Using gpg 2.4.6-betaX I could not reproduce that the origin of a certificate initially imported from a file changes to WKD after doing an update or another lookup followed by an import. Update: I can reproduce this when the WKD contains new data (e.g. new signatures) for the key compared to the key imported from file. In this case the origin of the key changes to WKD, but the origin of the user ID stays "unknown". And Kleopatra only considers the origin of the user IDs when checking which user ID to look up via WKD (if the setting to look up all user IDs via WKD is not enabled).

And "But "Update certificate" does still not query WKD! (not even after restarting Kleopatra.)" seems to happen because the setting "Query certificate directories of providers for all user IDs" wasn't enabled.

And "But "Update certificate" does still not query WKD (not even after restarting Kleopatra.)" seems to happen because the setting "Query certificate directories of providers for all user IDs" wasn't enabled.

Yes, correct. I think we should turn on this option in the settings by default. This is what one usually wants (and probably expects, like me).

And what should we do about the refresh with multiple certificates? Maybe we should enable this action for the upcoming release only for one certificate at a time and make a new ticket for the next release where we include the possibility to do this for several certificates at once?
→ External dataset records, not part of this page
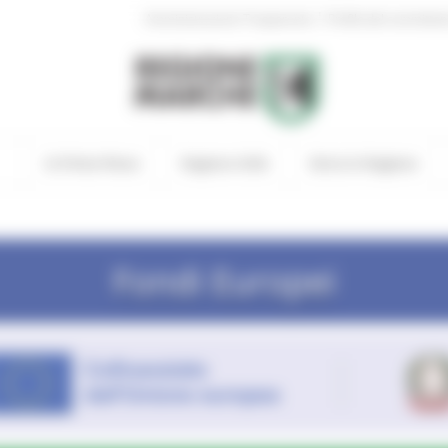
|
Amministrazione Trasparente
Profilo del committen
In Primo Piano
Regione Utile
Entra in Regione
Fondi Europei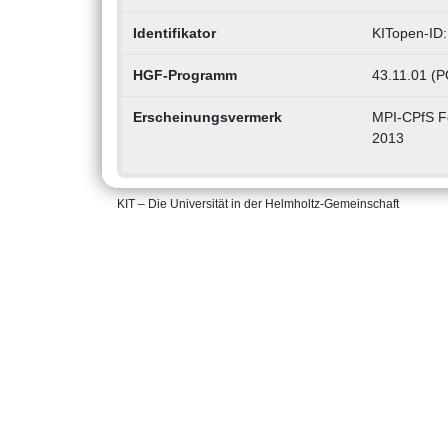
Identifikator
KITopen-ID
HGF-Programm
43.11.01 (P
Erscheinungsvermerk
MPI-CPfS Fe
2013
KIT – Die Universität in der Helmholtz-Gemeinschaft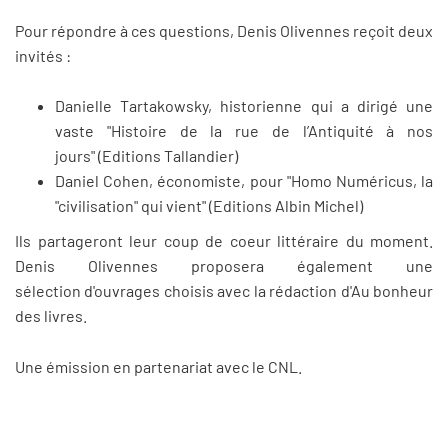
Pour répondre à ces questions, Denis Olivennes reçoit deux
invités :
Danielle Tartakowsky, historienne qui a dirigé une
vaste "Histoire de la rue de l’Antiquité à nos
jours" (Editions Tallandier)
Daniel Cohen, économiste, pour "Homo Numéricus, la
"civilisation" qui vient" (Editions Albin Michel)
Ils partageront leur coup de coeur littéraire du moment.
Denis Olivennes proposera également une
sélection d'ouvrages choisis avec la rédaction d'Au bonheur
des livres.
Une émission en partenariat avec le CNL.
Querying WKDs for keys not retrieved via WKD leaks information, i.e. a (fake) WKD could track who is looking for keys. KDE's privacy-by-default policy doesn't allow such a setting to be enabled by default. (In VSD you can enable it for certain customers who don't have a problem with this.)

What's the problem with refreshing multiple certificates except for a misleading "Certificates have been updated." message?
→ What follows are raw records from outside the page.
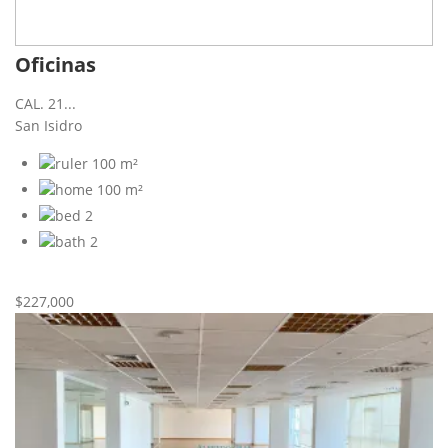
Oficinas
CAL. 21...
San Isidro
100 m²
100 m²
2
2
Nueva
Venta
$227,000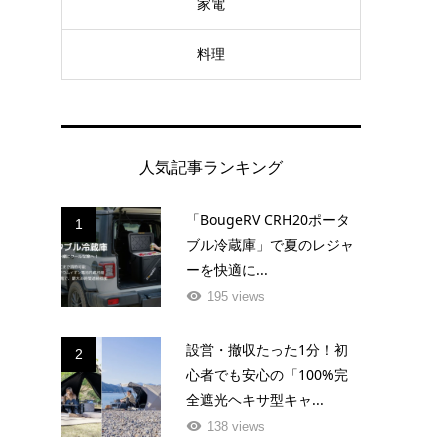
家電
料理
人気記事ランキング
「BougeRV CRH20ポータ
1
ブル冷蔵庫」で夏のレジャ
ーを快適に...
195 views
設営・撤収たった1分！初
2
心者でも安心の「100%完
全遮光ヘキサ型キャ...
138 views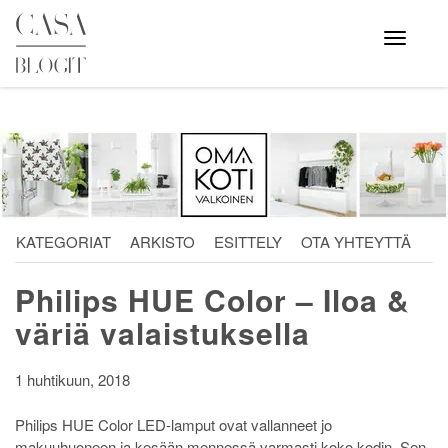
Skip
to
Avaa
valikko
content
KATEGORIAT
ARKISTO
ESITTELY
OTA YHTEYTTÄ
Philips HUE Color – Iloa &
väriä valaistuksella
1 huhtikuun, 2018
Philips HUE Color LED-lamput ovat vallanneet jo
makuuhuoneen ja kesään mennessä varmasti koko kodin. Sen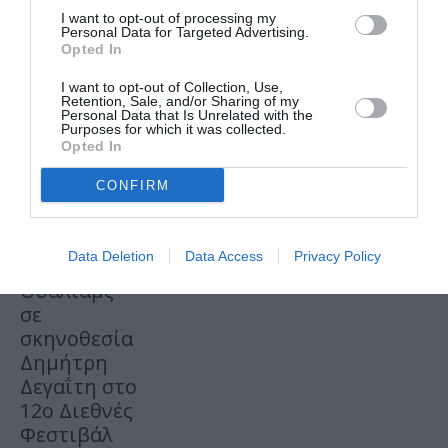
νέα
I want to opt-out of processing my
Personal Data for Targeted Advertising.
Opted In
I want to opt-out of Collection, Use,
Retention, Sale, and/or Sharing of my
Personal Data that Is Unrelated with the
Purposes for which it was collected.
Opted In
ΠΑΙΔΙ / ΝΕΑ
06.08.2026 | 10.24
CONFIRM
O κύριος
Βρομύλος,
του
Data Deletion
Data Access
Privacy Policy
Ντέιβιντ
Ουάλιαμς
σε
σκηνοθεσία
Δημήτρη
Δεγαΐτη στο
12ο Διεθνές
Φεστιβάλ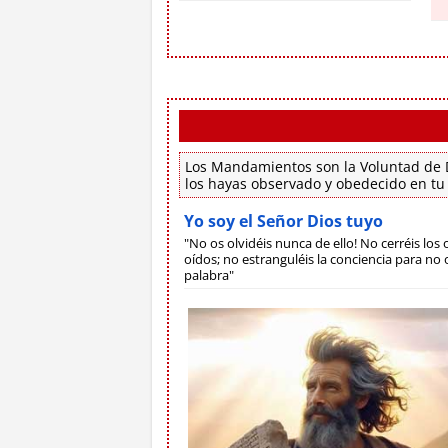
Los Mandamientos son la Voluntad de D
los hayas observado y obedecido en tu
Yo soy el Señor Dios tuyo
"No os olvidéis nunca de ello! No cerréis los o
oídos; no estranguléis la conciencia para no o
palabra"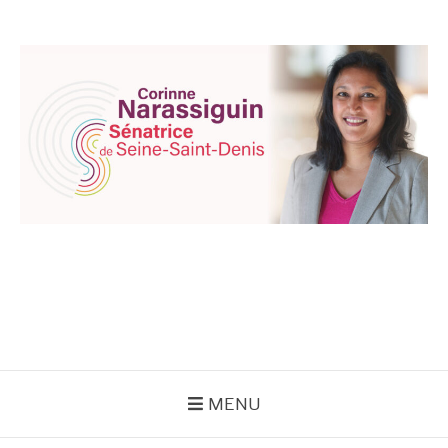
Aller
au
contenu
CORINNE
NARASSIGUIN
MENU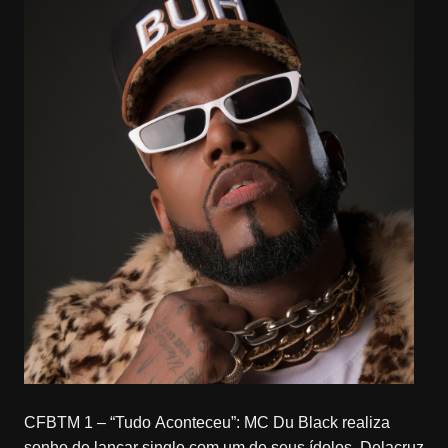
CFBTM 1 – “Tudo Aconteceu”: MC Du Black realiza
sonho de lançar single com um de seus ídolos, Delacruz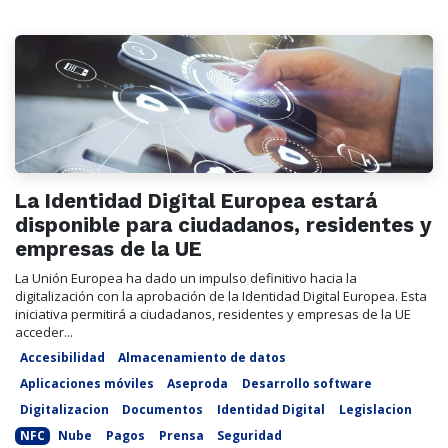
La Identidad Digital Europea estará
disponible para ciudadanos, residentes y
empresas de la UE
La Unión Europea ha dado un impulso definitivo hacia la
digitalización con la aprobación de la Identidad Digital Europea. Esta
iniciativa permitirá a ciudadanos, residentes y empresas de la UE
acceder...
Accesibilidad
Almacenamiento de datos
Aplicaciones móviles
Aseproda
Desarrollo software
Digitalizacion
Documentos
Identidad Digital
Legislacion
NFC
Nube
Pagos
Prensa
Seguridad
Looking only at the text used, you get exactly the same messages used for single certificate updates, "The certificate has been updated" or "The certificate was not found.", both in the singular.
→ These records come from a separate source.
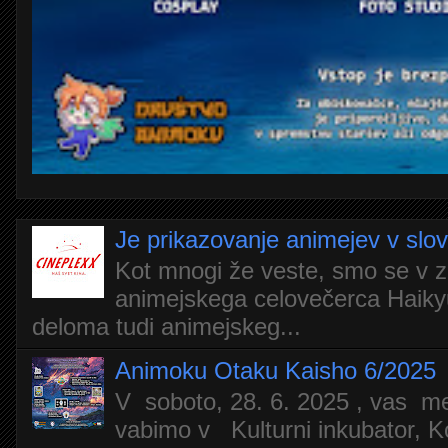
Je prikazovanje animejev v slo
Kot mnogi že veste, smo se v z
animejskega celovečerca Haiky
deloma tudi animejskeg...
Animoku Otaku Kaisho 6/2025
V soboto, 28. 6. 2025 , vas m
vabimo v Kulturni inkubator, Ko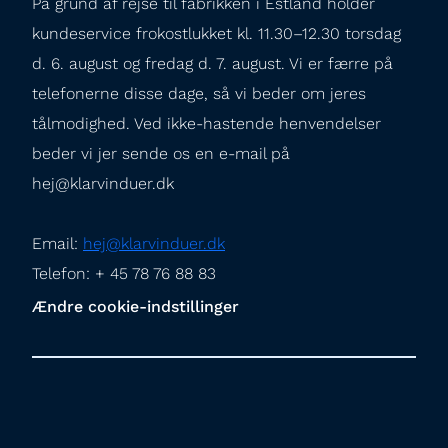
På grund af rejse til fabrikken i Estland holder 
kundeservice frokostlukket kl. 11.30–12.30 torsdag 
d. 6. august og fredag d. 7. august. Vi er færre på 
telefonerne disse dage, så vi beder om jeres 
tålmodighed. Ved ikke-hastende henvendelser 
beder vi jer sende os en e-mail på 
hej@klarvinduer.dk
Email: 
hej@klarvinduer.dk
Telefon: + 45 78 76 88 83
Ændre cookie-indstillinger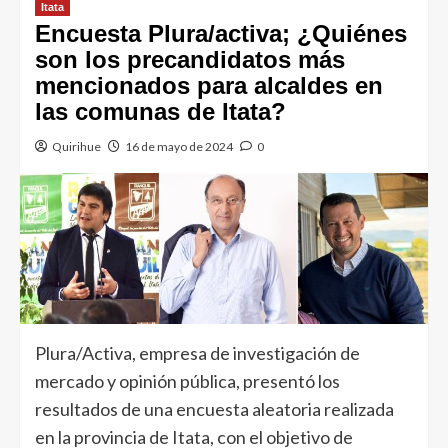
Itata
Encuesta Plura/activa; ¿Quiénes
son los precandidatos más
mencionados para alcaldes en
las comunas de Itata?
Quirihue
16 de mayo de 2024
0
Plura/Activa, empresa de investigación de
mercado y opinión pública, presentó los
resultados de una encuesta aleatoria realizada
en la provincia de Itata, con el objetivo de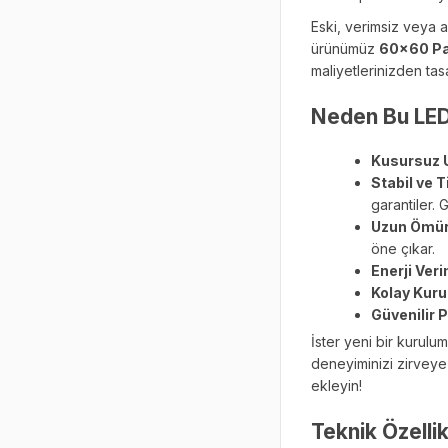
Eski, verimsiz veya a
ürünümüz
60x60 Pan
maliyetlerinizden tas
Neden Bu LED 
Kusursuz 
Stabil ve 
garantiler.
Uzun Ömür
öne çıkar.
Enerji Verim
Kolay Kuru
Güvenilir 
İster yeni bir kurulu
deneyiminizi zirveye 
ekleyin!
Teknik Özellik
And looking at the logic from the user side it looks like the results from the multiple updates are mashed up somehow. If I combine the update of one certificate with origin WKD and one with keyserver I get "The certificate has been updated" for both categories:

But if I do separate searches for the same certificates I get:

WKD:

Ergebnis der OpenPGP-Zertifikat Aktualisierung via Schlüsselserver, LDAP oder Active Directory
Das Zertifikat wurde nicht gefunden.
Ergebnis der Aktualisierung via Schlüsselverzeichnis (WKD)
Das Zertifikat wurde aktualisiert.

Keyserver:

Ergebnis der OpenPGP-Zertifikat Aktualisierung via Schlüsselserver, LDAP oder Active Directory
Das Zertifikat hat sich nicht geändert.
Ergebnis der Aktualisierung via Schlüsselverzeichnis (WKD)
Das Zertifikat wurde aktualisiert.

From my viewpoint the resulting combined answer seems to be without a connection to reality, it's obviously not only the result for the first or last update.

I think if we want to include multiple key updates we would have to restructure the feedback, so it does not get to complicated. Maybe like the message we use for key imports, only listing "number of certificates updated", "number of certificates unchanged" and additionally "number of certificates not found"

I updated the certificates of Werner, Andre and you and got as result "The certificates were updated.", i.e. plural, for both, keyserver and WKD. Singular could mean that only updates for one certificate were found.

We have to check if we get enough information for a bit more detailed result as proposed by you. I agree that this would be nicer.

Note that the origin stored for the key is for example required if a key is updated by fingerprint. In that case we don't known from which user ID to take the origin.

Turns out

• the singular instead of plural in the German version is a translation thing and should now be fixed (but is not in the testversion beta35)
• there is another issue muddying the waters regarding search in WKD, for which I will create another ticket

Seems here remains only the notifications for multi-keysearches, which are not necessarily true or at the very least misleading.

The ticket mentioned in the previous comment is T7190: Kleopatra: wrong claim of update in WKD for keys with no mail address.

ok, works with Version 3.2.2.2405000+git~ (Gpg4win-4.3.2-beta41).

For the better feedback part see T7206.